▶ INSTRUCTIONS FOR THE TASK
Write out the whole listing again so that each line matches the original.

▶ SUPPLIED ENTRIES
=======

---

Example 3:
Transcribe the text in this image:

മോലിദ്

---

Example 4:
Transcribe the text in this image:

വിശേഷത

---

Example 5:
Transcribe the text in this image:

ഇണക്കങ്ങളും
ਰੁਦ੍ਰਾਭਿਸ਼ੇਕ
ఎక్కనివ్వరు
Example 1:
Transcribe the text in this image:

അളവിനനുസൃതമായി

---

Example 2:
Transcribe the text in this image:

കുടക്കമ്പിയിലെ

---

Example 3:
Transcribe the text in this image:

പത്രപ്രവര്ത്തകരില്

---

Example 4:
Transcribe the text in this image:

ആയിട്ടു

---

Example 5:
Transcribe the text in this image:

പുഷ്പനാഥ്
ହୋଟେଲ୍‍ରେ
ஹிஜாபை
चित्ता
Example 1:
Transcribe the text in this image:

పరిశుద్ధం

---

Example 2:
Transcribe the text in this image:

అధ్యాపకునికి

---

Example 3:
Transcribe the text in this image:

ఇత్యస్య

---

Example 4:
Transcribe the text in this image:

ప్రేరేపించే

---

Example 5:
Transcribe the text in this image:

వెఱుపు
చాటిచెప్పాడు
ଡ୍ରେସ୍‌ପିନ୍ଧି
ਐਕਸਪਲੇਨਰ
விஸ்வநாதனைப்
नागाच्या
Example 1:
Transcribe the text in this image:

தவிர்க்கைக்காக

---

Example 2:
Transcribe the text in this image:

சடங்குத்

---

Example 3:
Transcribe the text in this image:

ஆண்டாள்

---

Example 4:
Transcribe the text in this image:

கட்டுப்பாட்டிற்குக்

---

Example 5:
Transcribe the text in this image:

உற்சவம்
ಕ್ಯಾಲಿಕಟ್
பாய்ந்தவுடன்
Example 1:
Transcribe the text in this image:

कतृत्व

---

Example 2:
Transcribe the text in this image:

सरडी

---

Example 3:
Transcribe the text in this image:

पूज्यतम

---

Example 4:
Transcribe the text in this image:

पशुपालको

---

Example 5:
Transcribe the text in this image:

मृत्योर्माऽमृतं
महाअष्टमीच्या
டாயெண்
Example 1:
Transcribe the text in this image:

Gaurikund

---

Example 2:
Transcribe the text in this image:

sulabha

=======

▶ SOLUTION TO THIS TASK
---

Example 3:
Transcribe the text in this image:

മോലിദ്

---

Example 4:
Transcribe the text in this image:

വിശേഷത

---

Example 5:
Transcribe the text in this image:

ഇണക്കങ്ങളും
ਰੁਦ੍ਰਾਭਿਸ਼ੇਕ
ఎక్కనివ్వరు
Example 1:
Transcribe the text in this image:

അളവിനനുസൃതമായി

---

Example 2:
Transcribe the text in this image:

കുടക്കമ്പിയിലെ

---

Example 3:
Transcribe the text in this image:

പത്രപ്രവര്ത്തകരില്

---

Example 4:
Transcribe the text in this image:

ആയിട്ടു

---

Example 5:
Transcribe the text in this image:

പുഷ്പനാഥ്
ହୋଟେଲ୍‍ରେ
ஹிஜாபை
चित्ता
Example 1:
Transcribe the text in this image:

పరిశుద్ధం

---

Example 2:
Transcribe the text in this image:

అధ్యాపకునికి

---

Example 3:
Transcribe the text in this image:

ఇత్యస్య

---

Example 4:
Transcribe the text in this image:

ప్రేరేపించే

---

Example 5:
Transcribe the text in this image:

వెఱుపు
చాటిచెప్పాడు
ଡ୍ରେସ୍‌ପିନ୍ଧି
ਐਕਸਪਲੇਨਰ
விஸ்வநாதனைப்
नागाच्या
Example 1:
Transcribe the text in this image:

தவிர்க்கைக்காக

---

Example 2:
Transcribe the text in this image:

சடங்குத்

---

Example 3:
Transcribe the text in this image:

ஆண்டாள்

---

Example 4:
Transcribe the text in this image:

கட்டுப்பாட்டிற்குக்

---

Example 5:
Transcribe the text in this image:

உற்சவம்
ಕ್ಯಾಲಿಕಟ್
பாய்ந்தவுடன்
Example 1:
Transcribe the text in this image:

कतृत्व

---

Example 2:
Transcribe the text in this image:

सरडी

---

Example 3:
Transcribe the text in this image:

पूज्यतम

---

Example 4:
Transcribe the text in this image:

पशुपालको

---

Example 5:
Transcribe the text in this image:

मृत्योर्माऽमृतं
महाअष्टमीच्या
டாயெண்
Example 1:
Transcribe the text in this image:

Gaurikund

---

Example 2:
Transcribe the text in this image:

sulabha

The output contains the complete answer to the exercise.